Here is the effective RF for a neuron at the center of three different layers, computed on the same input:



The practical consequence: if you are trying to detect findings smaller than the effective RF resolution at the layer you read features from, the signal is diluted by pooling before the classifier sees it. The standard fix is a feature pyramid (FPN, BiFPN) or a U-Net-style decoder, where you read from earlier, higher-resolution layers in parallel with the deeper ones.
Where it shines, where it breaks
CNNs are excellent at locally-defined, texture-rich pathologies — consolidation, effusion, infiltrate. The inductive biases match the data. Here is Grad-CAM on the same input as above, with the model correctly classifying it as pneumonia:

CNNs break in three predictable places.
Small findings. A hairline fracture, a small nodule, or a thin pneumothorax line can be a handful of pixels in the input. After several pooling stages, the signal is gone before the classifier sees it. The fixes are architectural — FPN, BiFPN, higher input resolution, segmentation heads on early layers — not hyperparameter tweaks.
Long-range reasoning. Cardiomegaly is defined by comparing heart silhouette to thoracic cavity width. Mediastinal shift requires comparing left and right hemithoraces. CNNs can do this only by stacking enough layers to span the spatial range; transformers can do it in one attention step. This is part of why ViTs and hybrid CNN-transformer models started showing up in medical imaging.

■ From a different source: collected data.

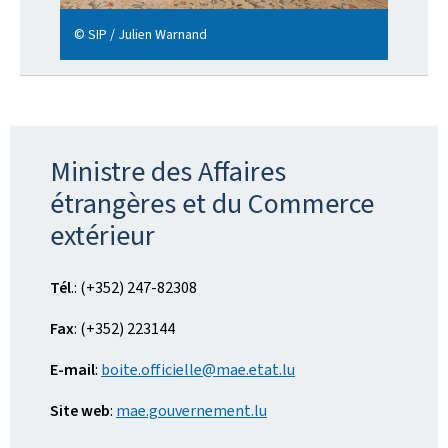
© SIP / Julien Warnand
Ministre des Affaires
étrangères et du Commerce
extérieur
Tél
.: (+352) 247-82308
Fax
: (+352) 223144
E-mail
:
boite.officielle@mae.etat.lu
Site web
:
mae.gouvernement.lu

Shortcut learning. Trained on data with spurious correlations, a CNN will happily learn the shortcut instead of the pathology. Here is an example from the same model on a different correctly-classified pneumonia case:

The prediction is right; the reasoning is wrong. Markers, tubes, exposure differences, side-letter tokens, even patient positioning can become shortcuts if they correlate with the label across the training set. A held-out split from the same distribution will not catch this — only attribution methods will, and only if you actually run them.
How this shows up in production medical-imaging engineering
Backbone selection rarely comes down to top-1 ImageNet accuracy. The relevant questions are whether the effective RF covers the finding size at the depth where the head reads features, how much input resolution you can afford, and which features need to be available at which scale.

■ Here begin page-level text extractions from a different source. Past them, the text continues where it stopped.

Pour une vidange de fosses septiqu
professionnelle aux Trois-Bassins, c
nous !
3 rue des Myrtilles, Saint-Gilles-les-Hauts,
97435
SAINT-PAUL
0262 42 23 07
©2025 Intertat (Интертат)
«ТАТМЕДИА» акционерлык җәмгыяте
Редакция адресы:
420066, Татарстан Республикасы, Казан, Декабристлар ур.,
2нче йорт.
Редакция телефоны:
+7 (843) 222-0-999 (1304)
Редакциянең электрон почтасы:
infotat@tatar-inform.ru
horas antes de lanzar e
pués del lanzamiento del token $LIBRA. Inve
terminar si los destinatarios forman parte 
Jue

Debugging matters at least as much as benchmarking. Two CNNs with identical test AUC can have wildly different attribution patterns. Grad-CAM is cheap; running it on a sample of test cases — especially errors — surfaces shortcut features that accuracy curves hide.
Small findings are an architecture problem, not a tuning problem. If pathology is smaller than the effective RF resolution at the layer you read from, no learning-rate schedule fixes that. Reach for feature pyramids, higher input resolution, or a detection-oriented architecture before tuning hyperparameters.

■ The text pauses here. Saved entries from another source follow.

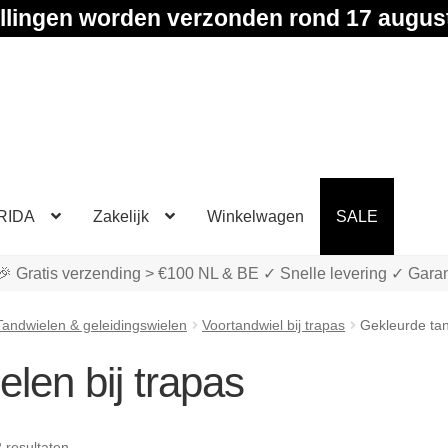
llingen worden verzonden rond 17 augus
RIDA
Zakelijk
Winkelwagen
SALE
🎉 Gratis verzending > €100 NL & BE ✓ Snelle levering ✓ Garan
Tandwielen & geleidingswielen
Voortandwiel bij trapas
Gekleurde tan
len bij trapas
Gesorteerd
2 resultaten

External validation is the honest measurement. Accuracy on a held-out split from the training distribution is a weaker signal than most teams treat it as. The first time a CXR model meets data from a different scanner, hospital, or patient population is usually the first time its real-world reliability is honestly measured.
Further reading
- Luo, W. et al. Understanding the Effective Receptive Field in Deep Convolutional Neural Networks. NeurIPS 2016. ERF is much smaller than the theoretical RF, and the difference matters in practice.
- Selvaraju, R. R. et al. Grad-CAM: Visual Explanations from Deep Networks via Gradient-based Localization. ICCV 2017. The original Grad-CAM paper; short, readable, and the method is about thirty lines of PyTorch.
- Geirhos, R. et al. Shortcut Learning in Deep Neural Networks. Nature Machine Intelligence, 2020. Required reading for anyone deploying CNNs on medical data.